Gaining Consumer Trust in Japan Through Influencer Marketing

Gaining Consumer Trust in Japan Through Influencer Marketing - Export to Japan

Blog | Friday 24 March 2017

Sarah Sharpe, DIT Marketing Assistant - UK Exporters, takes a look at the trend of influencer marketing in Japan. 


Influencer Marketing is a Great Way for British Brands to Raise Their Profile in the Japanese Market

With so much information readily available on the internet, people are showing a tendency to block out the noise and retreat into the comfort of their own echo chambers. As public trust in traditional media is declining both globally and in Japan, consumers are instead looking for inspiration from their contact networks (i.e. from friends, celebrities or opinion leaders). This article takes a look at the influencer marketing scene in Japan and considers the potential for UK companies already established in the Japanese market to use the communications strategy as a powerful catalyst for business growth.

Influencer marketing, a marketing strategy which uses key individuals to promote a brand, is widely used in the UK and is similarly gaining popularity in Japan. Japanese Telecom giant Softbank has recently announced that it will be teaming up with Justin Bieber and Pikotaro, made famous by his YouTube hit Pen-pineapple-apple-pen (PPAP), for its next advertising campaign. Whilst using big names to promote a brand is no new concept, influencer marketing goes beyond traditional forms of advertising by using a multiplatform approach, with particular emphasis on social media channels.

Influencers are also not limited to famous actors, musicians, sports stars or fashion models; one of the benefits of social media is that it has given a voice to a greater number of people. A huge range of digital influencers in Japan work with brands - from models, actresses and TV personalities like Rola and Kiko Mizuhara to those who have made their name through social media such as vloggers Hajime Syacho and Sasaki Asahi. These influencers have up to several million followers on social media and have a digital presence on many platforms, the most common being Twitter, Instagram, YouTube, Facebook, Line and personal blogs or websites.

Influencer Marketing as a More Authentic and Inclusive Form of Communication

Influencer marketing can also be seen as a more authentic and inclusive form of communication than traditional advertising as often brand promotion comes in the form of personal recommendations and genuine (or ‘genuine’) lifestyle choices, bringing your business closer to the people. In Japan, as in the UK, influencer marketing is no doubt an effective way to avoid the one-way communication of traditional marketing, to engage consumers in a more dynamic and personal way and to gain the trust of potential or existing customers. Whilst quality is undoubtedly the key driver of consumer trust – quality alone will not get a brand noticed. Influencer marketing, positioned at the intersection between corporate communications and popular culture, could be a way to pierce echo chambers, allowing your brand’s message to be heard and to circulate through different social circles.
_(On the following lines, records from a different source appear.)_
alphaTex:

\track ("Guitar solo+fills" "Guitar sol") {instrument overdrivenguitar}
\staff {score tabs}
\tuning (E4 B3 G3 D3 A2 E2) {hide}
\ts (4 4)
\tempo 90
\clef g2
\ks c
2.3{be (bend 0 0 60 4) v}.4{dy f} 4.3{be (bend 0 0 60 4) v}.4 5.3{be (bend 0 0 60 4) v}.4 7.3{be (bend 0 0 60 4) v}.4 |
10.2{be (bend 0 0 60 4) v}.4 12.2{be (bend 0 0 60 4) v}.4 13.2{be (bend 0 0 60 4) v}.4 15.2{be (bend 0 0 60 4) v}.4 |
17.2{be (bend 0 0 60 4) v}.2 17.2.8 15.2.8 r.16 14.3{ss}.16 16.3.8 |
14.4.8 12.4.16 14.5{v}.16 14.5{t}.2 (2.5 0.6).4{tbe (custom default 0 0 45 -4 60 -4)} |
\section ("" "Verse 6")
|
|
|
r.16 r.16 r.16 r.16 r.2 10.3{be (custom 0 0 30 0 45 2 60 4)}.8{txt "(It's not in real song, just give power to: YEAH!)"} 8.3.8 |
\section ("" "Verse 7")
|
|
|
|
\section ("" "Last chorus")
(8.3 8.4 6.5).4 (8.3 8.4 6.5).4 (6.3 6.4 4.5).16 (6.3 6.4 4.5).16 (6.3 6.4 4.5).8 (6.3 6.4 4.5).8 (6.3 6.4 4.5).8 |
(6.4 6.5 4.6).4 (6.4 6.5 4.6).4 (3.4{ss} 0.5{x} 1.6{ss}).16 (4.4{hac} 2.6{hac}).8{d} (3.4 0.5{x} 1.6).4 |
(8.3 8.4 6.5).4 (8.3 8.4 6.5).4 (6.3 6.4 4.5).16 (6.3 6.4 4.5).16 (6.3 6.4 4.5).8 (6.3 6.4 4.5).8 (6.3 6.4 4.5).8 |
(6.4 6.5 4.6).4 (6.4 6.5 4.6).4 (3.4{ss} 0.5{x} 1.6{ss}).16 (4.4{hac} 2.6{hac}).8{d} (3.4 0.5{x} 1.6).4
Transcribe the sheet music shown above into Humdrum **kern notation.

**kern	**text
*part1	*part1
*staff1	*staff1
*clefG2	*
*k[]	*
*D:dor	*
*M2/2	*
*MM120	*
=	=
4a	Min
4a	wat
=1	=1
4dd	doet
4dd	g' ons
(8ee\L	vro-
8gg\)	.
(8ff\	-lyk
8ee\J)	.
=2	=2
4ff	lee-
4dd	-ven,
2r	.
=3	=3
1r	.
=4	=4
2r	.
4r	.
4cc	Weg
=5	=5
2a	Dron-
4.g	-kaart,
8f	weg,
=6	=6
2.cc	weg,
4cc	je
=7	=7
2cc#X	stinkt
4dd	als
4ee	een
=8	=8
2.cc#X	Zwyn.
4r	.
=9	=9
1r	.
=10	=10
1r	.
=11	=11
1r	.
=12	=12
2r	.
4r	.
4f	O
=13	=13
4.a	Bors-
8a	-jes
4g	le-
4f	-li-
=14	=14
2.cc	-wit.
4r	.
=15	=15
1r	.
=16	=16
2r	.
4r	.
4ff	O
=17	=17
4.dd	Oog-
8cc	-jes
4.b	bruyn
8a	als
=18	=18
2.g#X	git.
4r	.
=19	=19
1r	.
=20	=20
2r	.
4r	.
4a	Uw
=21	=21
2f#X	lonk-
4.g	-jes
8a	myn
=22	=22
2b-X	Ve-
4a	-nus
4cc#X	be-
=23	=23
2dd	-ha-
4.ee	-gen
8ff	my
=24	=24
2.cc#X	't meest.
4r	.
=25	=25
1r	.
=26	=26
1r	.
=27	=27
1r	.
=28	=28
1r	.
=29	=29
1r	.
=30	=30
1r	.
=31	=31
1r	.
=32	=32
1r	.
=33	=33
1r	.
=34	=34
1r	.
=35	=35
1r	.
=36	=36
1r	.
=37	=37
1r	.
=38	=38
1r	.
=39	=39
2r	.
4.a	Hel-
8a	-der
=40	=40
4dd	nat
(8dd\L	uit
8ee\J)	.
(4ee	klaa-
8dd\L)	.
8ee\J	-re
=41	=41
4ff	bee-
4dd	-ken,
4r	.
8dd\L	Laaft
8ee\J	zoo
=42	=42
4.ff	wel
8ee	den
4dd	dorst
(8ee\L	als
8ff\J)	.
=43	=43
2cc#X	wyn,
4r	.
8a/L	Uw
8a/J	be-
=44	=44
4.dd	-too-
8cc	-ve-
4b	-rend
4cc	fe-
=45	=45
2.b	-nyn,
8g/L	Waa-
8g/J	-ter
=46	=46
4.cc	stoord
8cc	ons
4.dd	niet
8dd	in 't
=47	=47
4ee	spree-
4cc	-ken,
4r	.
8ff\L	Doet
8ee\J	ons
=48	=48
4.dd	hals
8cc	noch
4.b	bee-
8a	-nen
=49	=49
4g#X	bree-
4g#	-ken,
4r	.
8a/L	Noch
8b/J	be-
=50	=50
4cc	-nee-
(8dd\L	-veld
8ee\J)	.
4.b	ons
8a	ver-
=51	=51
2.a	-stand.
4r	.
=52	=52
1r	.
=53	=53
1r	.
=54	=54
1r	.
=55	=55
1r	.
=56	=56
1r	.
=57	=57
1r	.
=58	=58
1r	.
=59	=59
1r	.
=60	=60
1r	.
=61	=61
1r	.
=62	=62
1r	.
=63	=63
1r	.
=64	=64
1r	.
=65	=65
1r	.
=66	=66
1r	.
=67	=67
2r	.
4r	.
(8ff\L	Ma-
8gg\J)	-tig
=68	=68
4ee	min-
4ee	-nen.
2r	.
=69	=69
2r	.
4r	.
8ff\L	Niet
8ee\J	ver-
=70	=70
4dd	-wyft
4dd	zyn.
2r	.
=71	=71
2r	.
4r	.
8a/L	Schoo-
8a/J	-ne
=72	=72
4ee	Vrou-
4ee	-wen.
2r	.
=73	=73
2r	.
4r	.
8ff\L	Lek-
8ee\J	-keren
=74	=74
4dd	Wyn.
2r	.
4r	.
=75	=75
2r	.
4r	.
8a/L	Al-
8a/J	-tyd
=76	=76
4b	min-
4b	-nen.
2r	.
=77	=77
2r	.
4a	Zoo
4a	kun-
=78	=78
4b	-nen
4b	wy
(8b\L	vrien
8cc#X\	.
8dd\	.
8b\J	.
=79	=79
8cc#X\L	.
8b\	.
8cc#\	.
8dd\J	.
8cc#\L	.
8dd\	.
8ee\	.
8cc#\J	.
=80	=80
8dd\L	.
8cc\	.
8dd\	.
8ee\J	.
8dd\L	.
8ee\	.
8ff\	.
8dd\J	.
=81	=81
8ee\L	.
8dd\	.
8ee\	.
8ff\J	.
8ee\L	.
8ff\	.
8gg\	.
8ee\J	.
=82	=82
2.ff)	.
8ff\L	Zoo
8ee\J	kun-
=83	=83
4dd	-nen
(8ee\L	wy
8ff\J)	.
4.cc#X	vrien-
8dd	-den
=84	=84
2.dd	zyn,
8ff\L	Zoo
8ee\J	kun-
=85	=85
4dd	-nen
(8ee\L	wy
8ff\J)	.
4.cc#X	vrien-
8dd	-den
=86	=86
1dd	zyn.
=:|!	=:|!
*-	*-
British Brands Using Influencer Marketing in Japan

Dyson is one British company which is connecting with a diverse audience and boosting sales in Japan through influencer marketing. Whilst Dyson’s success dates back to the launch of James Dyson’s first vacuum cleaner in Japan over 30 years ago, the brand has kept customers close both through continued technological innovation and evolving marketing strategies. Dyson’s latest products are being recommended on social media by Japanese influencers such as YouTuber Hikakin, model and blogger Matsu-you and a dog called Shunsuke (to name just a few). With products and communications strategy tailored to the Japanese market, Dyson is a prime example of how to make a success of exporting to Japan.

Whilst British brands in the fashion and retail or food and drink sectors are likely to be able to benefit most from influencer marketing, the variety of people publishing on the internet means there may also be a match for companies in niche markets. It is worth noting too that it is not always the number of followers that is most important, but rather reaching your target audience and making sure that the public profile of influencers complements your brand’s message. Working with local partners and PR companies will help you find and collaborate with the right influencers for your company. That said, navigating the influencer marketing landscape in Japan can be a challenge, even with the help of local affiliates.

Cultural differences between the UK and Japan certainly have a part to play in that. The naïve personas and slapstick comedy that so often capture public attention in Japan is quite unique and may take some getting used to. The apparent innocence of influencers, however, is combined with knowledge of what people care about in Japan, what makes them laugh and what makes them feel part of a community, sharing experiences in our bizarre world. Tapping into Japanese humour may just be one way to allow your brand’s message to stand out and to encourage Japanese consumers to commit to using your product or service long term.